C.3.2. What are global tables?
C.3.3. What are global tables suitable for?
C.3.4. What are sharded tables?
C.3.5. Which partitioning parameters are optimal when creating a sharded table?
C.3.6. What are colocated tables?
C.3.7. How to create a colocated table?
C.3.8. What are local tables?
C.3.9. Are foreign keys supported in Shardman?

C.3.1. What kind of tables are there in Shardman? #

In addition to local table types Shardman supports distributed tables: global and sharded.

C.3.2. What are global tables? #

A global table in Shardman is a table that has the same schema and contents on all shards in the cluster. Global tables are created as follows:

CREATE TABLE g(id bigint PRIMARY KEY, t text) WITH(global);
    

A copy of such a table is created on each shard. Data replication of global tables is based on triggers. When data is inserted into such a table on any node of the cluster, data replication to other nodes occurs. When creating a global table, it is necessary to specify non deferrable primary key.

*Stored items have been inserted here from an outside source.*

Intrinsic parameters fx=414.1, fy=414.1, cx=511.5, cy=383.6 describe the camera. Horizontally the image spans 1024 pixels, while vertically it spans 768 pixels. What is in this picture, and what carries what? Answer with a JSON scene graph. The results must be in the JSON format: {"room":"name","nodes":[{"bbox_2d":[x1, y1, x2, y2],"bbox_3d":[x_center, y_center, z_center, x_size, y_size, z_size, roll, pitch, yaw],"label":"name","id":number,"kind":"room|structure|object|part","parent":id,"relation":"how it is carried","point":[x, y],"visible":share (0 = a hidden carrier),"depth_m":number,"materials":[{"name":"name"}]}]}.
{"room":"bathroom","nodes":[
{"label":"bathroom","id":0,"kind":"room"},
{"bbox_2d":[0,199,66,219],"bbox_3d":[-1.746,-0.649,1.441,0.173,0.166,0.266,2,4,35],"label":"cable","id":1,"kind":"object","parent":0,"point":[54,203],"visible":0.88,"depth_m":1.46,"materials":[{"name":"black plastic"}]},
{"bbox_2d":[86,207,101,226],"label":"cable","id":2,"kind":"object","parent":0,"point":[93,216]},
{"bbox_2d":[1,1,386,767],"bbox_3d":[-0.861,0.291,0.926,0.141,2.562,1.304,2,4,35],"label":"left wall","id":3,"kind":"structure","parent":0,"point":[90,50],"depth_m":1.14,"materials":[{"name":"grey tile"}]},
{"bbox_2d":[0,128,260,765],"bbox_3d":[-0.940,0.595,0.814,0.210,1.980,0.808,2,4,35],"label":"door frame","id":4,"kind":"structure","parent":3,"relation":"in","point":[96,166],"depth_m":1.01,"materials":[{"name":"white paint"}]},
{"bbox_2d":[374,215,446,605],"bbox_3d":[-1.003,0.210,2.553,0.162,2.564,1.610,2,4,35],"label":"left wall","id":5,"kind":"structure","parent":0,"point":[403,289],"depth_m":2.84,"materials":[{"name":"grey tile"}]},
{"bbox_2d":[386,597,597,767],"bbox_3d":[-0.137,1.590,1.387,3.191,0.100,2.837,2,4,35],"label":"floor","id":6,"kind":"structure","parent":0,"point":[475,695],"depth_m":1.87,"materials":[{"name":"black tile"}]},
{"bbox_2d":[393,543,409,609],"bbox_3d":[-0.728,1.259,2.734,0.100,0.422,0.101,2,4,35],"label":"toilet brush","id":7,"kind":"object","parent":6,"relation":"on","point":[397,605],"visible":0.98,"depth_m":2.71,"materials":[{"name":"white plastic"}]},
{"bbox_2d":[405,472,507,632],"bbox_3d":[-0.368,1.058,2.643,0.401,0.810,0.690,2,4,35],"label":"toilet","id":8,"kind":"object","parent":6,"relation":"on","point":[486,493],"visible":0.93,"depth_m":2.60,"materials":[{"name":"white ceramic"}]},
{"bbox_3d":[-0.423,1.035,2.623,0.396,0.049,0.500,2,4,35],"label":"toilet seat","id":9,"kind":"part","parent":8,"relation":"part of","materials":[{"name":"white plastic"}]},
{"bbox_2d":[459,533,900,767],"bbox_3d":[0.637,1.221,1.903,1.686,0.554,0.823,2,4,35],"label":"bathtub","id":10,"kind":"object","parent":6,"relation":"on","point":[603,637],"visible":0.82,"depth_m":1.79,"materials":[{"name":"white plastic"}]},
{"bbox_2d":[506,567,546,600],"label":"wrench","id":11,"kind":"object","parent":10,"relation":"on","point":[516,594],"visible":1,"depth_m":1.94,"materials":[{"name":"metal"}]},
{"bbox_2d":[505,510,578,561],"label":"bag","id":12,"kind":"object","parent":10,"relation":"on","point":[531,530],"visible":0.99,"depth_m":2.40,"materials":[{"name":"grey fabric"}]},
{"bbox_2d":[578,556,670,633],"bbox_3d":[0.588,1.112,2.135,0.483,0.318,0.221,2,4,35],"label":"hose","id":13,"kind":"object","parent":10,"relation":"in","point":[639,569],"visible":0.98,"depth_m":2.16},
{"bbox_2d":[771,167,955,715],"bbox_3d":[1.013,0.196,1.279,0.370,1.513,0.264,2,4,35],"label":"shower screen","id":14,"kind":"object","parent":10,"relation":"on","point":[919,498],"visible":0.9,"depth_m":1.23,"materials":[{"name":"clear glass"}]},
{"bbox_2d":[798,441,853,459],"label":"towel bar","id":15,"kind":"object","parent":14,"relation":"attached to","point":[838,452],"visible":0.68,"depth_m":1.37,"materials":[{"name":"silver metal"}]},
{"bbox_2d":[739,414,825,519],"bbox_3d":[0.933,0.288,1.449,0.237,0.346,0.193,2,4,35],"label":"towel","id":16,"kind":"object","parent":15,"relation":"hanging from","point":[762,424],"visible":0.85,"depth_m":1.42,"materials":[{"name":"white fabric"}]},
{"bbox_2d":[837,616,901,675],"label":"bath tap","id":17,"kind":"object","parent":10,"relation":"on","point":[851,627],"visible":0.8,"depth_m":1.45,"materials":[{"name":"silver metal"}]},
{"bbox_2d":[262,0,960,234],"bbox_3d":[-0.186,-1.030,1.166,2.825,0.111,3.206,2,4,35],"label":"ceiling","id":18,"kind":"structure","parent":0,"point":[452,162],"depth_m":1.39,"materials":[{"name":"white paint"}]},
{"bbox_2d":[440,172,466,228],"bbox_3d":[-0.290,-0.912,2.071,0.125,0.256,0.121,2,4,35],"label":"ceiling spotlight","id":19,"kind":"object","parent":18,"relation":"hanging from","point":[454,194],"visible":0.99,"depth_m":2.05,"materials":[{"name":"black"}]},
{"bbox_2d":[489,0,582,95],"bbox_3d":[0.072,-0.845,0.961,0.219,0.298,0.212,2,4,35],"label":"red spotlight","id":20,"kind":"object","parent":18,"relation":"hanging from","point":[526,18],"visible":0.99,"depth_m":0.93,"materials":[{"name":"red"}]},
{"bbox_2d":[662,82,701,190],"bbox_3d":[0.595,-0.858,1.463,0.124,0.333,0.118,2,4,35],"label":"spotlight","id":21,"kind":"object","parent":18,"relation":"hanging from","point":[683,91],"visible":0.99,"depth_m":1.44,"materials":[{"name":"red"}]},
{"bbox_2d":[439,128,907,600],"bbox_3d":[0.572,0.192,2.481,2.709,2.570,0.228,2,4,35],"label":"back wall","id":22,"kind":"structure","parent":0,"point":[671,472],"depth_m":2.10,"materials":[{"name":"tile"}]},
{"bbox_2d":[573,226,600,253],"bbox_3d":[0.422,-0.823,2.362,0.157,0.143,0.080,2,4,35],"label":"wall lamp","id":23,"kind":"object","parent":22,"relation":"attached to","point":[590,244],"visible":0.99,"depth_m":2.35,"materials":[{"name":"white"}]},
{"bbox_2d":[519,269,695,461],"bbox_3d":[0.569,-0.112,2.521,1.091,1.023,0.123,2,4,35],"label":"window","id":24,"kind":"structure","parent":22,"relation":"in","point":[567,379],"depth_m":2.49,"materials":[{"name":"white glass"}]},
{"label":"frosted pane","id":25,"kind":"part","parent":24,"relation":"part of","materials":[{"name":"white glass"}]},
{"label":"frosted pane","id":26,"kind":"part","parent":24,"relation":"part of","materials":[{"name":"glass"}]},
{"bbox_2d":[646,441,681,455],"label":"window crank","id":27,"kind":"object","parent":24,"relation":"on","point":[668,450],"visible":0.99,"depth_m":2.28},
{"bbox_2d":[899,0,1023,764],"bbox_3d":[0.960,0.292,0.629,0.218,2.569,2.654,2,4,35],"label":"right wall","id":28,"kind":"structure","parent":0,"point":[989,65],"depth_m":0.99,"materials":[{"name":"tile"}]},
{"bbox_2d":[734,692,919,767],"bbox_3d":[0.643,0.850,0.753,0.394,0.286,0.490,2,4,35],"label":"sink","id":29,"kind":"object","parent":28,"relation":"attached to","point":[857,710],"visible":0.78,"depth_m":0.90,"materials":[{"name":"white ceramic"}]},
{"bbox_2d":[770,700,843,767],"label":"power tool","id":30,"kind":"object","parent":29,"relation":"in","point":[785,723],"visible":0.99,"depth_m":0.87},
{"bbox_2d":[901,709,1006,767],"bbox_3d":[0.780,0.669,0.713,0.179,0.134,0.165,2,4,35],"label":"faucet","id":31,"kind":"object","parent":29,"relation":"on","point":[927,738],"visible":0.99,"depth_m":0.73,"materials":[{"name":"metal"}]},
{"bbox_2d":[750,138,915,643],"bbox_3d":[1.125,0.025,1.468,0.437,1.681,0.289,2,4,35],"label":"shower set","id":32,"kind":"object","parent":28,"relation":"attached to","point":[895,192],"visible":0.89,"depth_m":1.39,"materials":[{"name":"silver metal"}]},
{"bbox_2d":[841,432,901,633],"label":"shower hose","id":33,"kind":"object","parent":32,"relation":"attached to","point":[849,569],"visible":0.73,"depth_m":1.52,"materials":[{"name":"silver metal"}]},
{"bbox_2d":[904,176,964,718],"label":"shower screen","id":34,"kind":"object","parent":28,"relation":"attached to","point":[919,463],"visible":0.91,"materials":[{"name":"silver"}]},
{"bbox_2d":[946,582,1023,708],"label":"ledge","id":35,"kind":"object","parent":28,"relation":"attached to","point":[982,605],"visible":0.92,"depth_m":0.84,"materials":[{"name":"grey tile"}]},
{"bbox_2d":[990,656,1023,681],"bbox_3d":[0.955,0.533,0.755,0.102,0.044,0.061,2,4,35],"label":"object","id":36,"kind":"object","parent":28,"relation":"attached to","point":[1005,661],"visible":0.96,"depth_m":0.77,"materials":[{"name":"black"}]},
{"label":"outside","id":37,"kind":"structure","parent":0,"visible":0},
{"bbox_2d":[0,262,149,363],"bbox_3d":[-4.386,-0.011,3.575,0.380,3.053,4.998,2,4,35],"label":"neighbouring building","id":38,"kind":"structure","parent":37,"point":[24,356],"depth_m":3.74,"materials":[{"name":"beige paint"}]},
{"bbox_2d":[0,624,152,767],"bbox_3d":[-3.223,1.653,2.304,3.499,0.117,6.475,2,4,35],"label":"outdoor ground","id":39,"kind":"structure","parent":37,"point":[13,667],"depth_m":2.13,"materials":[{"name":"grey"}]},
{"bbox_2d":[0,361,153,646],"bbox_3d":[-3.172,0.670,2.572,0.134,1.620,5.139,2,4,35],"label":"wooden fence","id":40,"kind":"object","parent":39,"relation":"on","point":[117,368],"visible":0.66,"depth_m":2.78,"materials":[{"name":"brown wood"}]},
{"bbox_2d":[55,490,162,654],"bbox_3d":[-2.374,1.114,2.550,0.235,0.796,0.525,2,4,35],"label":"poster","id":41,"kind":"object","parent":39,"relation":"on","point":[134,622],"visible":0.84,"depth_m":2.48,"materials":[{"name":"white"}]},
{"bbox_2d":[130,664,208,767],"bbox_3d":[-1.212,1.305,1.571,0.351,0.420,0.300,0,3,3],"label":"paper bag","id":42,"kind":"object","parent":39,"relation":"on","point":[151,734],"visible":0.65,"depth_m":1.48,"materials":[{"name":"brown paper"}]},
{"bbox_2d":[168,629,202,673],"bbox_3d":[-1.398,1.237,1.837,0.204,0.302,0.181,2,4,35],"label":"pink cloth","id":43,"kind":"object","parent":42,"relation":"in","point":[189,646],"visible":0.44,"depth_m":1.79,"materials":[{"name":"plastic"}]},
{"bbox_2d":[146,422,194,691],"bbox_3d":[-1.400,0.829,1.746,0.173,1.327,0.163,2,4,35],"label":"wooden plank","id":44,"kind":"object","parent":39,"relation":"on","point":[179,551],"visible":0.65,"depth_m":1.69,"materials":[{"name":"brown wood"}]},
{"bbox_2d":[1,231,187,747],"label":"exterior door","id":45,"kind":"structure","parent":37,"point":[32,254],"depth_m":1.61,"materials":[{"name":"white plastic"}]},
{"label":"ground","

C.3.3. What are global tables suitable for? #

Global tables are suitable for directories and other relatively small and infrequently modified tables. Global tables are NOT suitable for storing large amounts of data and for intensive INSERT/UPDATE/DELETE workload, especially with highly competitive access (storefronts, queues, etc.)

C.3.4. What are sharded tables? #

Sharded tables are tables whose parts are hosted on different shards. Each shard stores its own piece of data from such a table. A sharded table can be created as follows:

CREATE TABLE ... WITH(distributed_by = 'column_name', num_parts = number_of_partitions);
    

Where:

distributed_by — table field being the sharding key,

num_parts — (default = 24) number of partitions into which the table is initially divided.

These parts are then distributed to shards.

C.3.5.  Which partitioning parameters are optimal when creating a sharded table? #

The number of partitions should be not less than the number of shards including the shards that can be added later. In general it may be a number with quite a few divisors like 12 or 24, so you can evenly divide the table into 2, 3, 4 or 6 shards. Large amount of partitions adds overhead on planning and execution, so it is preferable to keep it reasonable.

C.3.6.  What are colocated tables? #

Colocated tables are used when a table is often joined with another sharded table (usually by foreign keys) and therefore it is better to physically place their parts on the same shards.

C.3.7.  How to create a colocated table? #

CREATE TABLE ... WITH(distributed_by = 'column_name', num_parts = number_of_partitions, colocate_with = 'distributed_table');
    

Here:

distributed_by = 'column_name' — the name of the sharding key as it is called in the colocated table (not the colocating table) being created,

colocate_with = 'distributed_table' — the name of the table with which you want to colocate parts of the colocated table.

C.3.8.  What are local tables? #

A local table is a table only hosted on the shard where it was created.

C.3.9.  Are foreign keys supported in Shardman? #

Foreign keys are allowed in Shardman but with some limitations:

  • On global tables, both from sharded tables and from other global tables

  • Between sharded colocated tables.

Foreign keys are NOT allowed:

  • From global to sharded tables

  • Between sharded tables if they are not colocated.